FUE method your doctor removes individual hair follicles from the donor site and inserts them into tiny incisions at the recipient’s point on your scalp.

Laser treatment

Although not widely evaluated, laser treatment has been shown in some small studies to reverse inherited hair loss in men and women.

The idea is that a low-level laser can stimulate the circulation and growth of hair in follicles that have stopped producing hair.

The results were inconsistent, so be aware that this may or may not work for you.

Androgenetic alopecia

Also known as hereditary hair loss because it tends to run in families, androgenetic alopecia is the most common cause of hair loss from the scalp.

In men, the condition is often called male pattern baldness and usually refers to hairs that fall near the temples and the top of the forehead, while the hair on the crown of the head begins to thin.

In women, female pattern baldness is different and usually starts with thinning hair all over the head.

Alopecia areata

Alopecia areata is an autoimmune condition in which your body’s immune system accidentally attacks the hair follicles.

Hair tends to fall out in small patches on the head, while eyebrows, eyelashes, and other parts of the body can also be affected.

People with alopecia areata may be at greater risk for other autoimmune diseases, such as lupus and vitiligo.

Hormonal imbalance

Discontinuing certain types of birth control may result in temporary hair loss or thinning.

Women with polycystic ovary syndrome (PCOS) may also experience hormonal imbalance that causes hair loss and other complications.


Whether it is divorce, long-term illness, work problems, financial difficulties, childbirth, or for any of the countless other reasons, stress can sometimes cause more hair than usual to appear on your brush every day.

Normally, normal hair growth returns when the cause of stress decreases or you develop different coping mechanisms.

Cancer treatment

Chemotherapy and radiotherapy can both lead to hair loss a few weeks after starting treatment.

Hair often begins to grow within a month or so after treatment.
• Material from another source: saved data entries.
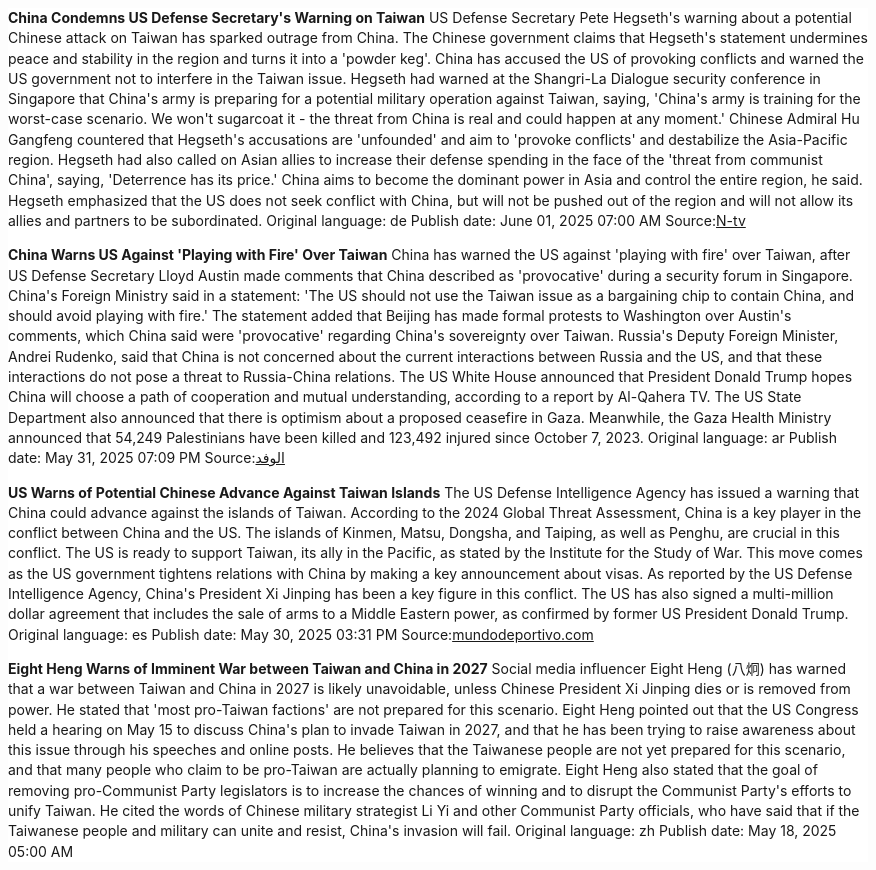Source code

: **China Condemns US Defense Secretary's Warning on Taiwan**
US Defense Secretary Pete Hegseth's warning about a potential Chinese attack on Taiwan has sparked outrage from China. The Chinese government claims that Hegseth's statement undermines peace and stability in the region and turns it into a 'powder keg'. China has accused the US of provoking conflicts and warned the US government not to interfere in the Taiwan issue. Hegseth had warned at the Shangri-La Dialogue security conference in Singapore that China's army is preparing for a potential military operation against Taiwan, saying, 'China's army is training for the worst-case scenario. We won't sugarcoat it - the threat from China is real and could happen at any moment.' Chinese Admiral Hu Gangfeng countered that Hegseth's accusations are 'unfounded' and aim to 'provoke conflicts' and destabilize the Asia-Pacific region. Hegseth had also called on Asian allies to increase their defense spending in the face of the 'threat from communist China', saying, 'Deterrence has its price.' China aims to become the dominant power in Asia and control the entire region, he said. Hegseth emphasized that the US does not seek conflict with China, but will not be pushed out of the region and will not allow its allies and partners to be subordinated.
Original language: de
Publish date: June 01, 2025 07:00 AM
Source:[N-tv](https://www.n-tv.de/politik/China-schiesst-sich-auf-Pentagon-Chef-Hegseth-ein-article25805231.html)

**China Warns US Against 'Playing with Fire' Over Taiwan**
China has warned the US against 'playing with fire' over Taiwan, after US Defense Secretary Lloyd Austin made comments that China described as 'provocative' during a security forum in Singapore. China's Foreign Ministry said in a statement: 'The US should not use the Taiwan issue as a bargaining chip to contain China, and should avoid playing with fire.' The statement added that Beijing has made formal protests to Washington over Austin's comments, which China said were 'provocative' regarding China's sovereignty over Taiwan. Russia's Deputy Foreign Minister, Andrei Rudenko, said that China is not concerned about the current interactions between Russia and the US, and that these interactions do not pose a threat to Russia-China relations. The US White House announced that President Donald Trump hopes China will choose a path of cooperation and mutual understanding, according to a report by Al-Qahera TV. The US State Department also announced that there is optimism about a proposed ceasefire in Gaza. Meanwhile, the Gaza Health Ministry announced that 54,249 Palestinians have been killed and 123,492 injured since October 7, 2023.
Original language: ar
Publish date: May 31, 2025 07:09 PM
Source:[الوفد](https://www.alwafd.news/5612748)

**US Warns of Potential Chinese Advance Against Taiwan Islands**
The US Defense Intelligence Agency has issued a warning that China could advance against the islands of Taiwan. According to the 2024 Global Threat Assessment, China is a key player in the conflict between China and the US. The islands of Kinmen, Matsu, Dongsha, and Taiping, as well as Penghu, are crucial in this conflict. The US is ready to support Taiwan, its ally in the Pacific, as stated by the Institute for the Study of War. This move comes as the US government tightens relations with China by making a key announcement about visas. As reported by the US Defense Intelligence Agency, China's President Xi Jinping has been a key figure in this conflict. The US has also signed a multi-million dollar agreement that includes the sale of arms to a Middle Eastern power, as confirmed by former US President Donald Trump.
Original language: es
Publish date: May 30, 2025 03:31 PM
Source:[mundodeportivo.com](https://www.mundodeportivo.com/us/actualidad/20250530/723827/estados-unidos-vs-china-guerra-desatar-posible-invasion-islas.html)

**Eight Heng Warns of Imminent War between Taiwan and China in 2027**
Social media influencer Eight Heng (八炯) has warned that a war between Taiwan and China in 2027 is likely unavoidable, unless Chinese President Xi Jinping dies or is removed from power. He stated that 'most pro-Taiwan factions' are not prepared for this scenario. Eight Heng pointed out that the US Congress held a hearing on May 15 to discuss China's plan to invade Taiwan in 2027, and that he has been trying to raise awareness about this issue through his speeches and online posts. He believes that the Taiwanese people are not yet prepared for this scenario, and that many people who claim to be pro-Taiwan are actually planning to emigrate. Eight Heng also stated that the goal of removing pro-Communist Party legislators is to increase the chances of winning and to disrupt the Communist Party's efforts to unify Taiwan. He cited the words of Chinese military strategist Li Yi and other Communist Party officials, who have said that if the Taiwanese people and military can unite and resist, China's invasion will fail.
Original language: zh
Publish date: May 18, 2025 05:00 AM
Medications to revitalize hair growth can help speed up the process.

Wearing a cooling cap before, during, and after treatments can reduce hair loss in men.

How can I deal with hair loss men?

A bald spot can be an embarrassing experience, especially if you are in your 20s or 30s.
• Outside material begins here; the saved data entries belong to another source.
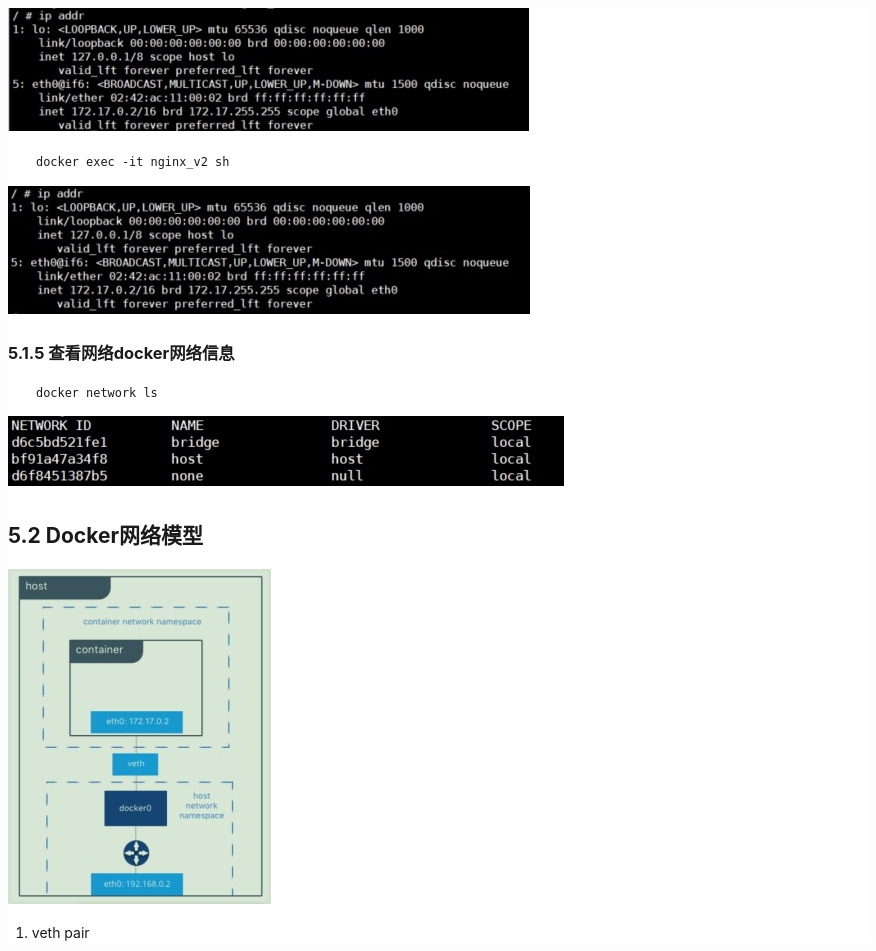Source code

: ​![image](assets/image-20240528210443-7l2n7cc.png)​

　　​`docker exec -it nginx_v2 sh`​

​![image](assets/image-20240528210454-i6uiuid.png)​

### 5.1.5 查看网络docker网络信息

　　​`docker network ls`​

​![image](assets/image-20240528210635-9gu8n29.png)​

## **5**.2 **Docker网络模型**

​![image](assets/image-20240528210811-l53ks74.png)​

1. veth pair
The treatment of hair loss begins with the acceptance of the condition and then the preventive treatment of the treatment. Part of that comes from remembering that millions of people like you are going through the same experience.
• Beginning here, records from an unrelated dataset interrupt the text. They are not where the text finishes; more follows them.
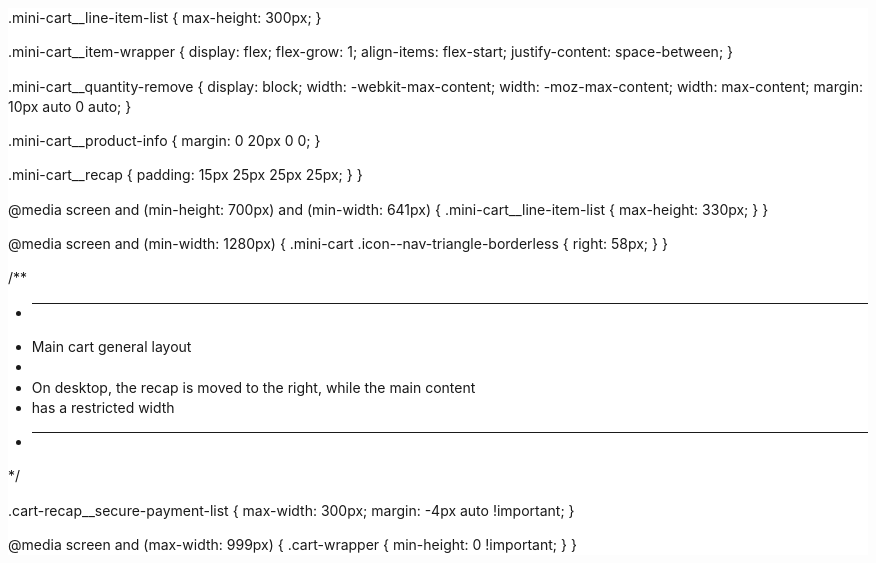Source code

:   .mini-cart__line-item-list {
    max-height: 300px;
  }

  .mini-cart__item-wrapper {
    display: flex;
    flex-grow: 1;
    align-items: flex-start;
    justify-content: space-between;
  }

  .mini-cart__quantity-remove {
    display: block;
    width: -webkit-max-content;
    width: -moz-max-content;
    width: max-content;
    margin: 10px auto 0 auto;
  }

  .mini-cart__product-info {
    margin: 0 20px 0 0;
  }

  .mini-cart__recap {
    padding: 15px 25px 25px 25px;
  }
}

@media screen and (min-height: 700px) and (min-width: 641px) {
  .mini-cart__line-item-list {
    max-height: 330px;
  }
}

@media screen and (min-width: 1280px) {
  .mini-cart .icon--nav-triangle-borderless {
    right: 58px;
  }
}

/**
 * --------------------------------------------------------------------
 * Main cart general layout
 *
 * On desktop, the recap is moved to the right, while the main content
 * has a restricted width
 * --------------------------------------------------------------------
 */

.cart-recap__secure-payment-list {
  max-width: 300px;
  margin: -4px auto !important;
}

@media screen and (max-width: 999px) {
  .cart-wrapper {
    min-height: 0 !important;
  }
}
While the vast majority of men experience some degree of male pattern baldness by age 70, more than half of women also have thinning hair by age 70.

To help you deal with the emotional side of hair loss, consider the following tips:

  • Work with a stylist to make the most of your hair or think of products like wigs, hair extensions, scarves, and hats.
  • Be open with friends and relatives about how you feel and what support you need.
  • See a dermatologist early to discuss options such as medications or procedures to slow down or reverse hair loss.
  • Focus on positivity and the people and things in your life that bring you joy. Exercise to feel stronger and more energetic.

As a result

It is often possible for hair to regenerate in a bald spot. You may need to try more than one type of treatment to get the results you want. Be patient and consider all your choices as you approach this very common concern.

As with any medical treatment, hair loss men solutions are not 100% guaranteed and can have side effects. If you work with our clinic’s dermatologists and doctors, be sure to talk about realistic expectations and possible risks or complications.